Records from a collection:
+ + + + +
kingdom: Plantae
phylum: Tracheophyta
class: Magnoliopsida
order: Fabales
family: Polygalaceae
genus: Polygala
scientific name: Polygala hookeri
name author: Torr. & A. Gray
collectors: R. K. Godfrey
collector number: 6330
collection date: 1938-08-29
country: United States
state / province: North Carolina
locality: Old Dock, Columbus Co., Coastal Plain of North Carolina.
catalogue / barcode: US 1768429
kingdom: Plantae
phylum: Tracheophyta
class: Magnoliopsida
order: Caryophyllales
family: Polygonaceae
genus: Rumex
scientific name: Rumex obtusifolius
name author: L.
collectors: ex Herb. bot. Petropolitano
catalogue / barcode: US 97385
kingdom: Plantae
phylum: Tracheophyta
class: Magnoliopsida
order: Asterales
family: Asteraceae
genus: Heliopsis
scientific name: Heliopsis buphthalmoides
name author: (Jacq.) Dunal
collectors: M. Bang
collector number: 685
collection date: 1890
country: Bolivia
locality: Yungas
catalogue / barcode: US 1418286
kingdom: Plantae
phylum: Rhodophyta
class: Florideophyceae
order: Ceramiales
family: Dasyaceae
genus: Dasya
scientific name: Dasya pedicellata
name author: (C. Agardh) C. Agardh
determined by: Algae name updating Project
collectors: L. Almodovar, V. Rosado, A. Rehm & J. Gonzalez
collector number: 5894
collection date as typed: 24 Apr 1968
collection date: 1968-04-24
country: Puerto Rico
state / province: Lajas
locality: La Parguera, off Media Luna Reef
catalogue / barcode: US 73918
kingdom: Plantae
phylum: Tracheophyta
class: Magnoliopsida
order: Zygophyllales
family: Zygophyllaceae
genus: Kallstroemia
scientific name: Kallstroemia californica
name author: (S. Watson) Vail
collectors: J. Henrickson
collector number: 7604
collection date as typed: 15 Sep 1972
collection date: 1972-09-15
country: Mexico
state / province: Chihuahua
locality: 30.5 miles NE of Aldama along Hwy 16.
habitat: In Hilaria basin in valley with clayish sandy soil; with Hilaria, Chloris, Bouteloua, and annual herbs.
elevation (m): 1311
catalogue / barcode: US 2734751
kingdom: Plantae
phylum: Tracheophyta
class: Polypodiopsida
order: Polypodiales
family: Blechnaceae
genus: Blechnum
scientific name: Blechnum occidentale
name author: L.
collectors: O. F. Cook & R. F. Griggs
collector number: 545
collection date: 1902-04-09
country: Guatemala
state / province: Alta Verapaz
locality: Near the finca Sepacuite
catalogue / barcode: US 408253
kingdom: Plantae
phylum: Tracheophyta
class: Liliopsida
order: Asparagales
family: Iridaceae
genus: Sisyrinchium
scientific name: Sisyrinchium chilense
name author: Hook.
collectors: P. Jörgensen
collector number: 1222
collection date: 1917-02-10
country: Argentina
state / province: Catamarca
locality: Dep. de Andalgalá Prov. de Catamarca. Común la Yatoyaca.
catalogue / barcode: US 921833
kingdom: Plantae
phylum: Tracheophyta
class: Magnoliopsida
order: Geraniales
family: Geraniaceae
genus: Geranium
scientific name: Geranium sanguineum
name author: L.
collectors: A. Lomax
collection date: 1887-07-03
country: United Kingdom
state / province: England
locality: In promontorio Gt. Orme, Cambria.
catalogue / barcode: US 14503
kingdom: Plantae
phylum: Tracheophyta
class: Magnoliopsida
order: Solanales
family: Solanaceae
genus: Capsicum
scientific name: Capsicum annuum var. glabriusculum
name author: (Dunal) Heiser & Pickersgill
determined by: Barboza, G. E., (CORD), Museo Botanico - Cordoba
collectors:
+ + + + +
Job — Repeat all the entries, substituting "collected by" for every occurrence of "collectors" and leaving everything else unchanged.

Task solution —
kingdom: Plantae
phylum: Tracheophyta
class: Magnoliopsida
order: Fabales
family: Polygalaceae
genus: Polygala
scientific name: Polygala hookeri
name author: Torr. & A. Gray
collected by: R. K. Godfrey
collector number: 6330
collection date: 1938-08-29
country: United States
state / province: North Carolina
locality: Old Dock, Columbus Co., Coastal Plain of North Carolina.
catalogue / barcode: US 1768429
kingdom: Plantae
phylum: Tracheophyta
class: Magnoliopsida
order: Caryophyllales
family: Polygonaceae
genus: Rumex
scientific name: Rumex obtusifolius
name author: L.
collected by: ex Herb. bot. Petropolitano
catalogue / barcode: US 97385
kingdom: Plantae
phylum: Tracheophyta
class: Magnoliopsida
order: Asterales
family: Asteraceae
genus: Heliopsis
scientific name: Heliopsis buphthalmoides
name author: (Jacq.) Dunal
collected by: M. Bang
collector number: 685
collection date: 1890
country: Bolivia
locality: Yungas
catalogue / barcode: US 1418286
kingdom: Plantae
phylum: Rhodophyta
class: Florideophyceae
order: Ceramiales
family: Dasyaceae
genus: Dasya
scientific name: Dasya pedicellata
name author: (C. Agardh) C. Agardh
determined by: Algae name updating Project
collected by: L. Almodovar, V. Rosado, A. Rehm & J. Gonzalez
collector number: 5894
collection date as typed: 24 Apr 1968
collection date: 1968-04-24
country: Puerto Rico
state / province: Lajas
locality: La Parguera, off Media Luna Reef
catalogue / barcode: US 73918
kingdom: Plantae
phylum: Tracheophyta
class: Magnoliopsida
order: Zygophyllales
family: Zygophyllaceae
genus: Kallstroemia
scientific name: Kallstroemia californica
name author: (S. Watson) Vail
collected by: J. Henrickson
collector number: 7604
collection date as typed: 15 Sep 1972
collection date: 1972-09-15
country: Mexico
state / province: Chihuahua
locality: 30.5 miles NE of Aldama along Hwy 16.
habitat: In Hilaria basin in valley with clayish sandy soil; with Hilaria, Chloris, Bouteloua, and annual herbs.
elevation (m): 1311
catalogue / barcode: US 2734751
kingdom: Plantae
phylum: Tracheophyta
class: Polypodiopsida
order: Polypodiales
family: Blechnaceae
genus: Blechnum
scientific name: Blechnum occidentale
name author: L.
collected by: O. F. Cook & R. F. Griggs
collector number: 545
collection date: 1902-04-09
country: Guatemala
state / province: Alta Verapaz
locality: Near the finca Sepacuite
catalogue / barcode: US 408253
kingdom: Plantae
phylum: Tracheophyta
class: Liliopsida
order: Asparagales
family: Iridaceae
genus: Sisyrinchium
scientific name: Sisyrinchium chilense
name author: Hook.
collected by: P. Jörgensen
collector number: 1222
collection date: 1917-02-10
country: Argentina
state / province: Catamarca
locality: Dep. de Andalgalá Prov. de Catamarca. Común la Yatoyaca.
catalogue / barcode: US 921833
kingdom: Plantae
phylum: Tracheophyta
class: Magnoliopsida
order: Geraniales
family: Geraniaceae
genus: Geranium
scientific name: Geranium sanguineum
name author: L.
collected by: A. Lomax
collection date: 1887-07-03
country: United Kingdom
state / province: England
locality: In promontorio Gt. Orme, Cambria.
catalogue / barcode: US 14503
kingdom: Plantae
phylum: Tracheophyta
class: Magnoliopsida
order: Solanales
family: Solanaceae
genus: Capsicum
scientific name: Capsicum annuum var. glabriusculum
name author: (Dunal) Heiser & Pickersgill
determined by: Barboza, G. E., (CORD), Museo Botanico - Cordoba
collected by:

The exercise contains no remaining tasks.